Er tobt durchs Wasser, rast über Felder, sprintet durch den Wald...und alles ohne Einschränkungen oder Anzeichen von Schmerzen. Selbst Spaziergänge von 2-3 Stunden Länge sind momentan kein Problem für ihn.
Da war vor einigen Wochen noch nicht dran zu denken.
 
Die Prognose haben wir nun mehr als verdoppelt und wir sind dem TA in keinster Weise böse, daß er sich damit geirrt hat.
 
18.02.2009 - Ein Jahr nach Diagnosestellung

Daß ich diese Zeilen jemals schreiben werde, hätte ich vor einem Jahr weder zu glauben, träumen oder hoffen gewagt.

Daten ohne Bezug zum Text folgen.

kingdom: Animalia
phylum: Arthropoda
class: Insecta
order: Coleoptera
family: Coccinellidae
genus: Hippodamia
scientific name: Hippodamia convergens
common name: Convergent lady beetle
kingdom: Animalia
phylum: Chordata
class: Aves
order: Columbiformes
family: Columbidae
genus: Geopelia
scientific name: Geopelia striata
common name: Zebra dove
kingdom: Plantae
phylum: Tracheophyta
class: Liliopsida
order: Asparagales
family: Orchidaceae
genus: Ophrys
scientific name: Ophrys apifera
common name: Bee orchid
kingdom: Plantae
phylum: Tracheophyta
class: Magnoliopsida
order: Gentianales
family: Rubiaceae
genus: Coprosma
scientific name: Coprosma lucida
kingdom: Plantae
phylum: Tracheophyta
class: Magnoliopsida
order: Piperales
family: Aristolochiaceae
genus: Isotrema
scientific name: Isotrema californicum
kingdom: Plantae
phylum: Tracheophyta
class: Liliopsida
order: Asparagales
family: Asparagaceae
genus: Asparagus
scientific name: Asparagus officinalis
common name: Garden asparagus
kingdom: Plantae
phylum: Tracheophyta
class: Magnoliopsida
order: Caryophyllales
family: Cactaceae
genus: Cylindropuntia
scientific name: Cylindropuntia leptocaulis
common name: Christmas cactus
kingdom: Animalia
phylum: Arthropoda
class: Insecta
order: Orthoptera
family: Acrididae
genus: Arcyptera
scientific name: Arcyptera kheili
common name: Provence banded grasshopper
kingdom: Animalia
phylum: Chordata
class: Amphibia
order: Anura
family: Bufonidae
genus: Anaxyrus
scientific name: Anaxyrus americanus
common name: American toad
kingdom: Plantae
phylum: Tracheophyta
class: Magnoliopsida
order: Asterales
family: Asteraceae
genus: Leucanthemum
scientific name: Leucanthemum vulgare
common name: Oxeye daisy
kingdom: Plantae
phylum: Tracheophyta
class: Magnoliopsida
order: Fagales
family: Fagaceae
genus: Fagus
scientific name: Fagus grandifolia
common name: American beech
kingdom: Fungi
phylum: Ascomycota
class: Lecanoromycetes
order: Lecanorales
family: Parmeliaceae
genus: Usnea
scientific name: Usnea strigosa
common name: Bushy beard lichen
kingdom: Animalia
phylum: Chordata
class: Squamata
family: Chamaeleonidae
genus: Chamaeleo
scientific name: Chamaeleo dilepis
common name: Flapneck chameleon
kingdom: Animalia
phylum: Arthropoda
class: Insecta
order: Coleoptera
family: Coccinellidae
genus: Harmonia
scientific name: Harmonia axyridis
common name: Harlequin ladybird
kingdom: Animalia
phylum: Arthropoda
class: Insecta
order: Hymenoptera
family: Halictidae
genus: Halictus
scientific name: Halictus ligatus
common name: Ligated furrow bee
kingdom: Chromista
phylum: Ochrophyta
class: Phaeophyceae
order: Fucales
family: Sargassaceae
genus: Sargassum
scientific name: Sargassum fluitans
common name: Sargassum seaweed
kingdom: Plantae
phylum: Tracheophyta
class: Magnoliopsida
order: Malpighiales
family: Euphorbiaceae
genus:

Und doch ist es wahr:
Unser Toni ist ein Jahr nach dieser niederschmetternden Diagnose immer noch bei uns.

Hier ein kleiner Abriß unserer letzten Monate:
Im Oktober hat Toni sich bei einem Waldspaziergang dermaßen uberanstrengt, daß sein betroffenes Bein am Tumor extrem angeschwollen ist.Ich dachte natürlich gleich an einen Wachstumsschub.
Meine THP beruhigte mich aber und meinte, es käme nur durch die Überanstrengung.
Und so war es dann zum Glück auch.Gaaaaanz langsam schwoll das Bein wieder auf das gewohnte Ausmaß ab.

Inzwischen tobt Toni wieder viel zu wild durch Wald und Feld und ist weiterhin voller Lebensfreude-und energie.
Unsere Spaziergänge fallen nun trotzdem etwas kürzer aus.
Dafür haben wir laienhaft mit dem Dumytraining angefangen und Toni wird vermehrt mit Wohnzimmeragility beschäftigt.

Im Januar versetzte mich ein immer wiederkehrender Reizhusten dann in eine ziemliche Panik.
Im Geiste sah ich schon die Metastasen vor mir.Aber es war nur eine Halsentzündung, die wir auch rasch überwunden haben.
Dieses Wechselbad der Gefühle kostet wirklich Kraft - aber bis jetzt hat es sich gelohnt!

Toni's homöopathische Therapie wurde/ wird hier und da um das ein oder andere Mittel ergänzt oder reduziert und weiterhin benötigt er außer Zeel und Traumeel keine weiteren Schmerzmedikamente.

Irgendwie ist sonst nichts Spektakuläres passiert und natürlich hoffe ich, daß dies auch noch lange so bleibt und Toni weiterhin tapfer an meiner Seite kämpft.

Liebe Grüße von Kirstin und Toni, der dem Begriff "Kampfhund" eine ganz neue Bedeutung gibt :D




Anfang Juni wurden bei Toni Lungenmetastasen diagnostiziert.

Er hustete immer häufiger und war schnell  aus der Puste.

Zusätzlich begann nun auch der Tumor zu wachsen und verursachte unserem Bärchen deutliche Schmerzen.

Wir haben alles Mögliche an Schmerzmedikamenten ausprobiert, sogar hin bis zu Morphinpräparaten.

Aber wir haben die Schmerzen nicht mehr in den Griff bekommen und so haben wir unseren tapferen Kampfschmuser am 3.07.09 schweren Herzens erlöst.

Zum Abschied hat er uns nochmal durch die Gesichter geschleckt und ist dann ganz friedlich in unseren Armen eingeschlafen.

 

Wir werden dich sehr vermissen und sind dankbar für siebeneinhalb tolle Jahre!